Gayan Aponsu, 22, a student at the University of Chester, was sentenced to prison at the Chester Crown Court after pleading guilty to two counts of importing class A and class B drugs, three counts of possession of class A drugs with intent to supply, and three counts of supplying class A drugs.
According to public information sources, the student admitted he had purchased a variety of drugs from a darkweb vendor based in the Netherlands. He also admitted he resold the drugs once his shipments had arrived.

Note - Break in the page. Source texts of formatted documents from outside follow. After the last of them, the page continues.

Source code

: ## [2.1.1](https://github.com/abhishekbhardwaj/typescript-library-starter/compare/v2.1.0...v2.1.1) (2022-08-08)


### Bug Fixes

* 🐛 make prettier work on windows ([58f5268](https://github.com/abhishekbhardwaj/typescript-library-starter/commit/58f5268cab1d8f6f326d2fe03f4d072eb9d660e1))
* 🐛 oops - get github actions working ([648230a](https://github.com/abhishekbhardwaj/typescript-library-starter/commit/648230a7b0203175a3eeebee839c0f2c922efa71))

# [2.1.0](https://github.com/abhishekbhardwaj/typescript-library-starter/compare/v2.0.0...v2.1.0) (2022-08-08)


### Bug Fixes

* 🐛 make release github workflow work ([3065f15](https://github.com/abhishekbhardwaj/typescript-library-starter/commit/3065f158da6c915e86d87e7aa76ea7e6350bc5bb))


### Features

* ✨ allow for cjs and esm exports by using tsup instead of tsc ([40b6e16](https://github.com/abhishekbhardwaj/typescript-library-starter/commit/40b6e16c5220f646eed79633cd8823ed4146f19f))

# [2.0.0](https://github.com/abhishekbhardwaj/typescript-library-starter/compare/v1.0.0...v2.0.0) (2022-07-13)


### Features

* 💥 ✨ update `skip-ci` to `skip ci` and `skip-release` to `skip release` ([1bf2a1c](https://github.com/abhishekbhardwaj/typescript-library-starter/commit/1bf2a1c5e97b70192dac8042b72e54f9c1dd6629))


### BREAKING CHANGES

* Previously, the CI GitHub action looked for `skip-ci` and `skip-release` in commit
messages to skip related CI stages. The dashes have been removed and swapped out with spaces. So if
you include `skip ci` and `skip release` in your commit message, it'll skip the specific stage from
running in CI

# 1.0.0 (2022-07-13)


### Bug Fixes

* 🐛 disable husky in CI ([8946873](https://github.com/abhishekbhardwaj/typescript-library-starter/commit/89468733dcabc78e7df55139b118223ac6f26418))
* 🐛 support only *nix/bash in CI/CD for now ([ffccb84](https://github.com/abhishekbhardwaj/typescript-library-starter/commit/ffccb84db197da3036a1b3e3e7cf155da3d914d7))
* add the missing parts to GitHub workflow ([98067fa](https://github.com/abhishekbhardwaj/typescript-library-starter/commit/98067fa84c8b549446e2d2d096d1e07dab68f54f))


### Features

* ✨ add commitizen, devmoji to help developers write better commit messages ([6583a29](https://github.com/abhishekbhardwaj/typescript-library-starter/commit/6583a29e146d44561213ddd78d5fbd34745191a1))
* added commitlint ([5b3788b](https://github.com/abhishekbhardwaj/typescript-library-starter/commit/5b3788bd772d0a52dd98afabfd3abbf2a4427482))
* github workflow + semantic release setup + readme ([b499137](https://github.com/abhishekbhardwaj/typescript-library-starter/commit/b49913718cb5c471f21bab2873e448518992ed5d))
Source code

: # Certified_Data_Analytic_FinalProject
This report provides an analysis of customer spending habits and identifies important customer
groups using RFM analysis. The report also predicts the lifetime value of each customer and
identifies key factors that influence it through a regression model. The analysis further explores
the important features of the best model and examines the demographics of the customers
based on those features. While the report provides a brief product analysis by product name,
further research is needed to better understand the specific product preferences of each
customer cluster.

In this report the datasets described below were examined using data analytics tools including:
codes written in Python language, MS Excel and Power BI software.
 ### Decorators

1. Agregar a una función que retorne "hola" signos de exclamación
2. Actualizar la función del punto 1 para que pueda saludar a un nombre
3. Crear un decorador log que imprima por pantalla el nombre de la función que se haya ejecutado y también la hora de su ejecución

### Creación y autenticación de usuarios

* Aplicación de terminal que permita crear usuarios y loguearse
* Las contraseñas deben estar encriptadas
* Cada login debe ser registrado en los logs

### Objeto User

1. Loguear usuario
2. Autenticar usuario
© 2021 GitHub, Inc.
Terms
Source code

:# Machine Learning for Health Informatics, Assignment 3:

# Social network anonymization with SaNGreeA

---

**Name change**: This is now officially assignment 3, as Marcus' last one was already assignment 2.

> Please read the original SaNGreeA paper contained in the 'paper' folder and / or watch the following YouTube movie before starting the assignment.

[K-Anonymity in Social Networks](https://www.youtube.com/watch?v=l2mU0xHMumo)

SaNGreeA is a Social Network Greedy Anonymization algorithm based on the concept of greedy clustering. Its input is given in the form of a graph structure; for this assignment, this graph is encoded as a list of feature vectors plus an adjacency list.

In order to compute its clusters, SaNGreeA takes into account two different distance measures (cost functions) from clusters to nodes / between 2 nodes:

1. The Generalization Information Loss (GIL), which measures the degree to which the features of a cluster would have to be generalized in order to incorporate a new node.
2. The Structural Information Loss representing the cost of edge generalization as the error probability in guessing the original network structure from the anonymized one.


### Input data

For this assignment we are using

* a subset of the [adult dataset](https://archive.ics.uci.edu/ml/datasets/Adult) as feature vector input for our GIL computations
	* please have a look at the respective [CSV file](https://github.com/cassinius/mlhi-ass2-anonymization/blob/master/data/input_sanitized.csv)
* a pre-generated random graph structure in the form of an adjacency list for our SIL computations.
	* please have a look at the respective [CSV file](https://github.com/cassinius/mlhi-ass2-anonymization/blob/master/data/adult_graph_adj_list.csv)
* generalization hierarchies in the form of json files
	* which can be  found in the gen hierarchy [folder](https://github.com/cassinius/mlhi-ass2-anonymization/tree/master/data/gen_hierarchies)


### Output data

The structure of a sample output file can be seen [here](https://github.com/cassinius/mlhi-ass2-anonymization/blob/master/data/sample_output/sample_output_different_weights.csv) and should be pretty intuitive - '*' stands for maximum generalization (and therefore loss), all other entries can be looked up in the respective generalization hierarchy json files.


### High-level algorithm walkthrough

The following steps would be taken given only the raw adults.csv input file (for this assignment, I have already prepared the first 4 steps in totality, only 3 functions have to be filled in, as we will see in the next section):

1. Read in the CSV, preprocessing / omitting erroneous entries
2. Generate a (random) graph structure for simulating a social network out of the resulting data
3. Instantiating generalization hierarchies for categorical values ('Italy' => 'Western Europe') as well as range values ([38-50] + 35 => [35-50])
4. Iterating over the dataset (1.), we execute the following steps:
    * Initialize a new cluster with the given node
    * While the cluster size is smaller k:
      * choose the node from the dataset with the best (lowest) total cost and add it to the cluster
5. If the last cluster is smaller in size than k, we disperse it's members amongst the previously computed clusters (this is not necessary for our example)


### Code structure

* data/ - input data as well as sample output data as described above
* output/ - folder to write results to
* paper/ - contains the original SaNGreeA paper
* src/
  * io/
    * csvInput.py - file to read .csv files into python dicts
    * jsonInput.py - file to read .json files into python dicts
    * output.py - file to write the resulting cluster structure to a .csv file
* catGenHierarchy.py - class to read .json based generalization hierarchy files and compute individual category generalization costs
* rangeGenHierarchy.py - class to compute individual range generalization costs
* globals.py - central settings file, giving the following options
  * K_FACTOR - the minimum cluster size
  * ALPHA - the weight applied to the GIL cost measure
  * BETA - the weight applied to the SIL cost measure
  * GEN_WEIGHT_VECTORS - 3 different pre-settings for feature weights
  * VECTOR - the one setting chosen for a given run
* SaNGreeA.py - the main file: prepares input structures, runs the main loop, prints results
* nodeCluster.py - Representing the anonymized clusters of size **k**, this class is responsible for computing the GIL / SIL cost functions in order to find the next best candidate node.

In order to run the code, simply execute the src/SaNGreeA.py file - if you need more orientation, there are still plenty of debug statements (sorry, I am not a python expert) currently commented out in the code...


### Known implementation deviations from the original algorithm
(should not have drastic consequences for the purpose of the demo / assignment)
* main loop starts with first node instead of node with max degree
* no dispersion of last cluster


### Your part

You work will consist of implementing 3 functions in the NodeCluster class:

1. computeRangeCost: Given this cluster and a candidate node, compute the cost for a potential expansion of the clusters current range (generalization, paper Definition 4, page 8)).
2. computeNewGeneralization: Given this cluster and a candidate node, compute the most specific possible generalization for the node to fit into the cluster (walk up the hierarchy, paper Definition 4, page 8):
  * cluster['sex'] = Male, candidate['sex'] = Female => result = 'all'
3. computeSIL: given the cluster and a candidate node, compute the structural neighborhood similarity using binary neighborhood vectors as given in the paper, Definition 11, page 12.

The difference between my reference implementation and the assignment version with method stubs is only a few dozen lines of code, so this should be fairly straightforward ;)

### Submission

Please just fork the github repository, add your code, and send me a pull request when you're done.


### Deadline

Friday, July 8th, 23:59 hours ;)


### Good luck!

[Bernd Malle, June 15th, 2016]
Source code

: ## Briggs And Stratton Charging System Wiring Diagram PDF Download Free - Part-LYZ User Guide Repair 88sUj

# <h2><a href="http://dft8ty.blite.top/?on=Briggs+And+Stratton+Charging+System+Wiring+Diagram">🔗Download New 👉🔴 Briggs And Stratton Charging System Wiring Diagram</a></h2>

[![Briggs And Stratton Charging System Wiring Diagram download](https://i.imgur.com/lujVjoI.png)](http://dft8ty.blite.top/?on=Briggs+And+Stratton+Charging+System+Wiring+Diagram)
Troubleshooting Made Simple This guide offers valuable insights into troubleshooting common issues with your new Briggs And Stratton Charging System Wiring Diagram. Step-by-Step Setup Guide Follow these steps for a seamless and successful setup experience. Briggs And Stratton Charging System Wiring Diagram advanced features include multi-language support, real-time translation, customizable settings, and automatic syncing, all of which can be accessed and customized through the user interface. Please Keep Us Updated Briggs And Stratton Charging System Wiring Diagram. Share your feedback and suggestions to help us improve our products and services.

During the sentencing hearing on July 2, 2021, the court was told that Aponsu’s drug trafficking operation was discovered after Border Force officers intercepted two incoming packages. The packages shipped out of the Netherlands. The officers opened the packages and found 20 grams of 57 MDMA and 10 grams of ketamine.
The packages were addressed to Aponsu’s residence but under the name of one of his friends. The police arrested the friend questioned him. During the interview, police established that the friend had no connection to the defendant’s drug trafficking operation.
The police later executed a search warrant at Aponsu’s residence. The search resulted in the seizure of 1.7 grams of cocaine, 10 LSD tablets, and 57.75 MDMA tablets. The officers also found and seized weighing scales, bags, and a mobile phone.
The officers found text messages on Aponsu’s phone that showed that he had been reselling drugs. Officers found two of Aponsu’s bank accounts that had been consistently receiving small deposits suspected to be payments for the drug sales. Officers also gained access to Aponsu’s cryptocurrency wallet and established that he had received and sent $7,000 in crypto.
Aponsu pleaded guilty to two counts of importing class A and class B drugs, three counts of possession of class A drugs with intent to supply, and three counts of supplying class A drugs.
Speaking before issuing a sentence Judge Mark Ainsworth said:
“You were able to source ecstasy and ketamine from the so-called dark web and arranged for them to be sent to the UK to your address. To do that, you used the name of a fellow student, who was wholly blameless. He suffered the distress of being arrested and interviewed he must have sat there thinking his world was falling apart. His only misfortune was knowing you. It’s quite shameful you should involve him in this way.”
Judge Ainsworth then sentenced Aponsu to three years and eight months in prison.
Proceeds of crime hearing against Aponsu will take place in November this year.